Court of Appeal of Quebec

Zurich Insurance Company Ltd. c. Procureur général du Québec

Morissette, Rancourt, Baudouin


Appeal from a judgment of the Superior Court granting an application to dismiss due to presumed discontinuance and an application to dismiss due to abuse of procedure. Allowed.

The appellants are the insurers of three companies (“Cascades”, “Abitibi-Price”, and “Alcan”) that sustained significant damage in 1996 during the “Saguenay flood”. After indemnifying their insureds, they instituted actions in subrogation against the respondents between 1997 and 1999.

The Superior Court granted the respondents’ exception to dismiss under article 177 of the Code of Civil Procedure (CQLR, c. C-25.01) (CCP), noting the appellants’ presumed discontinuance of the actions they instituted. Indeed, the court records were inactive between 1999 and 2015 for Cascades, between 1999 and 2019 for Abitibi-Price, and between 2001 and 2018 for Alcan. Relying on Jean c. Agence du revenu du Québec (C.A., 2019-03-15), 2019 QCCA 458, SOQUIJ AZ-51578546, 2019EXP-869, the trial judge analyzed the transitional law principles concerning article 177 CCP. Subsidiarily, the judge also accepted Abitibi-Price and Cascades’ application to dismiss for abuse of procedure under article 51 CCP.
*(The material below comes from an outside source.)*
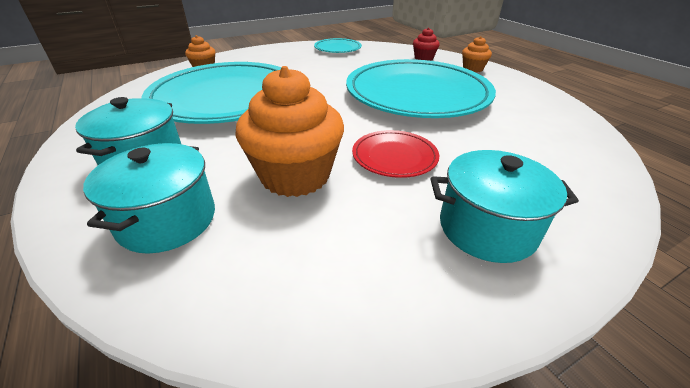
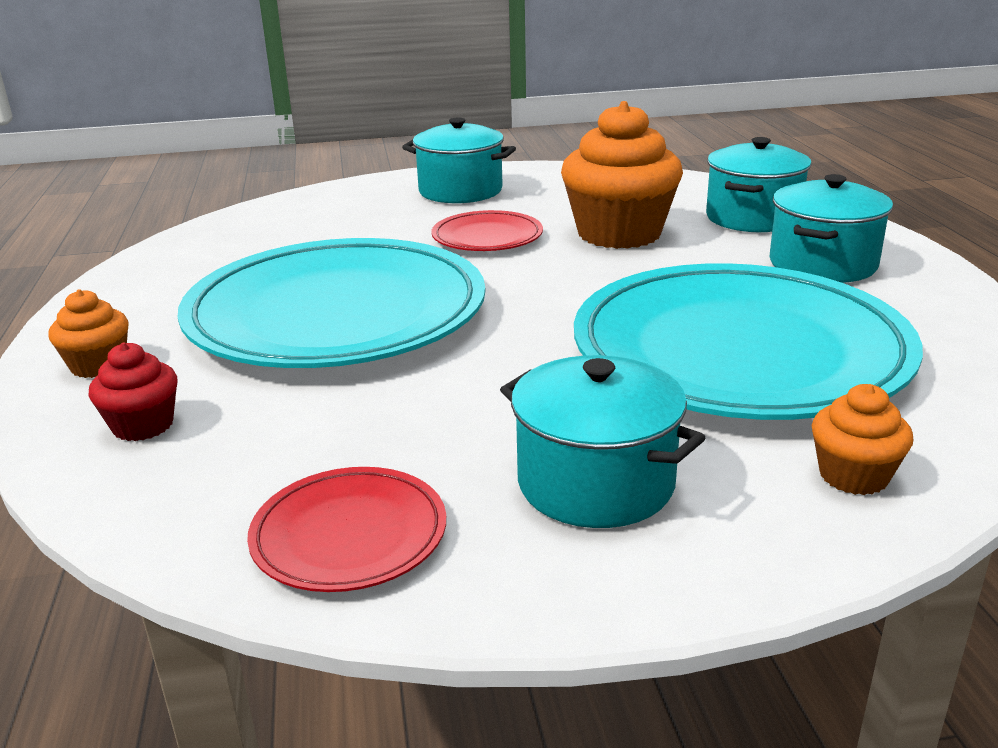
camera: 160 degrees left, 10 degrees down
turquoise plate [314,38,362,53] -> red plate [247,467,446,592]
none -> turquoise pot [500,355,705,528]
The respondents seek the dismissal of the appeal on the grounds that it has no reasonable chance of success and that leave to appeal is required for Abitibi-Price and Cascades’ cases under the third paragraph of article 30 CCP.

With respect to presumed discontinuance, articles 110 and 265 to 269 CCP (former) (CQLR, c. C-25) governed the rules of peremption of suit at the time the appellants instituted their actions, in 1997 and in 1999. When those provisions were repealed in 2003, section 179 of the Act to reform the Code of Civil Procedure (S.Q. 2002, c. 7) provided a transitional provision stipulating that: “[a]ctions instituted before 1 January 2003 are governed by the former legislation, unless the parties agree to proceed under the new rules”. In this case, the parties never agreed to proceed under the new rules. In Jean, the proceedings were instituted in 2015 and were not covered by section 179 of the Act. The trial judge incorrectly considered himself bound by that judgment in ruling in favour of the respondents on this point.

As for the conclusion of abuse of procedure under article 51 CCP, leave to appeal should be granted. Because the appellants were not required to comply with the six-month time limit to set the case down under article 173 CCP, this conclusion must be reconsidered. The length of time that a court file remains inactive is usually sufficient to establish the appearance of abuse of procedure under article 52 and the second paragraph of article 53 CCP, but it is insufficient on its own to dismiss an application under the first paragraph of article 53 CCP. In this case, the files are extensive, they raise important issues, and they are the result of exceptional circumstances. The preliminary dismissal of Abitibi-Price and Cascades’ cases was not an appropriate remedy.